Взрывы то удалялись, то приближались, и я то проваливался в забытье, то пробуждался. Когда наконец совсем очнулся, уже рассвело, стояла тишина. Сестренка, посапывая, лежала рядом, а мать в нескольких шагах от окопа, пристроив на кирпичах жестянку с лепешками из сырого теста, разводила под ней огонь.
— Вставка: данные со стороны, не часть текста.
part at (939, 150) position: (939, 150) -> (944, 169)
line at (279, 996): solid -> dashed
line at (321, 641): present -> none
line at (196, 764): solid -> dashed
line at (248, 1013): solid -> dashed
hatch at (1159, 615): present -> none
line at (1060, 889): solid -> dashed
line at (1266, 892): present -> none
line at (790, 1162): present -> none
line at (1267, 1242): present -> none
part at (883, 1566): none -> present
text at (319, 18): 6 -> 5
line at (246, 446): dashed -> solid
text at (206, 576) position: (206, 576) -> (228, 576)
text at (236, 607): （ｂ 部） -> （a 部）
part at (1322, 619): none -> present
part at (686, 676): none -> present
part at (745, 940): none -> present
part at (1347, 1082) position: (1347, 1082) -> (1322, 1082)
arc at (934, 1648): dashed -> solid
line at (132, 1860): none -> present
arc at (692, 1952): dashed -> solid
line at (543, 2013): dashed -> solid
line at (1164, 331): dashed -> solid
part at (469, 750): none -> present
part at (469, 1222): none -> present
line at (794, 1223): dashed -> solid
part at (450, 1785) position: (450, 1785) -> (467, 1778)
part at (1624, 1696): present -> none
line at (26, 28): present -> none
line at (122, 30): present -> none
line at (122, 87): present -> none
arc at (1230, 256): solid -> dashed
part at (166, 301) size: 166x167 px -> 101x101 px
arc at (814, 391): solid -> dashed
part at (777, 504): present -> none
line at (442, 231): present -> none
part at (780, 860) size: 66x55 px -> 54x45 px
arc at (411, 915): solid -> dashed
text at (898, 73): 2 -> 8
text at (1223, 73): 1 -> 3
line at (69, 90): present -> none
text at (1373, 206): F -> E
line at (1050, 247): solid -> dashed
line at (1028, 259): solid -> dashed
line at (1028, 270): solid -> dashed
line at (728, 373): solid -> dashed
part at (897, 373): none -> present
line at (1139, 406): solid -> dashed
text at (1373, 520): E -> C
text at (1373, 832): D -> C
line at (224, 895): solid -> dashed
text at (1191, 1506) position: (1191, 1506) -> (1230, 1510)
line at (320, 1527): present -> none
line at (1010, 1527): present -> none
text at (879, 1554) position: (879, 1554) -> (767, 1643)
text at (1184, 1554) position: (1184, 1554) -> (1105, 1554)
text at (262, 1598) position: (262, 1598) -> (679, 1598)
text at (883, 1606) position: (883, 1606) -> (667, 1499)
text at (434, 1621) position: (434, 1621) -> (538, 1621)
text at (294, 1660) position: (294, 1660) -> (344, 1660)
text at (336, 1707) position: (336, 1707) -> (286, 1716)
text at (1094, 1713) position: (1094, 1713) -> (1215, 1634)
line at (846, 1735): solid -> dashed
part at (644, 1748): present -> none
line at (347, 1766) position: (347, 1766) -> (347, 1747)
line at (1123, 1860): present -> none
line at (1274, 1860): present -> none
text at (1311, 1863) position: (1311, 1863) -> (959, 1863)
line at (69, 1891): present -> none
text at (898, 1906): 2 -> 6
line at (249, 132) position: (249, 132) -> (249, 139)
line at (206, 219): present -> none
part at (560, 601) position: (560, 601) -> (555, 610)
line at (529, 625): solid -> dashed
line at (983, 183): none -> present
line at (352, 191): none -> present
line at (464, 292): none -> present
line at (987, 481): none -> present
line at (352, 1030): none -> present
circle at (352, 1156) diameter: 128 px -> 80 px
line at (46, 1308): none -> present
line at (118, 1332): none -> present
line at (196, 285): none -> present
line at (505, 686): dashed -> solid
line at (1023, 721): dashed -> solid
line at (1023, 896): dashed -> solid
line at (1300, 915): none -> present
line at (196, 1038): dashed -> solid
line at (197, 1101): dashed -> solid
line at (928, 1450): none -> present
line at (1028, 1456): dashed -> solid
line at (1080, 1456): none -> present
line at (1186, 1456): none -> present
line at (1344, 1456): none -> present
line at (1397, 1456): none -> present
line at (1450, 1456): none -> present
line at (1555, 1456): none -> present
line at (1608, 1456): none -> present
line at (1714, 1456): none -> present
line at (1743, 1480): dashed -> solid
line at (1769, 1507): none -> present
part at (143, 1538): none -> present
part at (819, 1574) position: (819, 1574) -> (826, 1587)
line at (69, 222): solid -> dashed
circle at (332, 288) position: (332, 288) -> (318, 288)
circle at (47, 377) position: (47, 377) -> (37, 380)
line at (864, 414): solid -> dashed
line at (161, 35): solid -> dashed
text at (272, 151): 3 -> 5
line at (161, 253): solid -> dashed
Было по-осеннему прохладно. И необычно тихо. Сизый, смешанный с дымом туман расстилался над землей. От этого тумана и тишины веяло чем-то мирным, довоенным. Вот в такое прохладное туманное утро мы бежали когда-то в школу. Кажется, впервые за все время бомбежки я подумал о школе. Вспомнил нашего Ивана Ивановича, учителя истории, маленького человечка в больших очках. В седьмом кассе мы уже почти все переросли его по росту, но это не мешало нам уважать его и по-своему любить. Он был добрым и терпеливым к нам. Правда, иногда казался несколько отрешенным, сосредоточенным на какой-то своей мысли, но на наши вопросы тотчас охотно откликался. Как-то между прочим он рассказал, что в юности мечтал стать инженером и после окончания рабфака хотел поступить в политехнический институт, но комитет комсомола направил его на работу в школу, и он не посмел отказаться: государство испытывало острый недостаток учителей. "Школа - это очень важно, - говорил Иван Иванович. - От того, какими вы выйдете из школы, зависит не только ваше будущее, но и будущее страны. И будущее человечества". Во как! Даже будущее человечества. Это для нас было новым. Другие учителя, да и домашние тоже, только и твердили, что учимся мы для себя, для нашей же пользы, а тут оказывается, что мы - это еще и будущее человечества. А потом однажды приходит Иван Иванович на перемене и говорит: "До свиданья, ребята. Ухожу на фронт". - "А как же мы?" - спросил кто-то из нас, а кто-то еще с лукавством добавил: "И будущее человечества?" - "А человечество, - говорит - в опасности. Надо защищать". И как-то застенчиво улыбнувшись, поднял на прощанье руку над головой.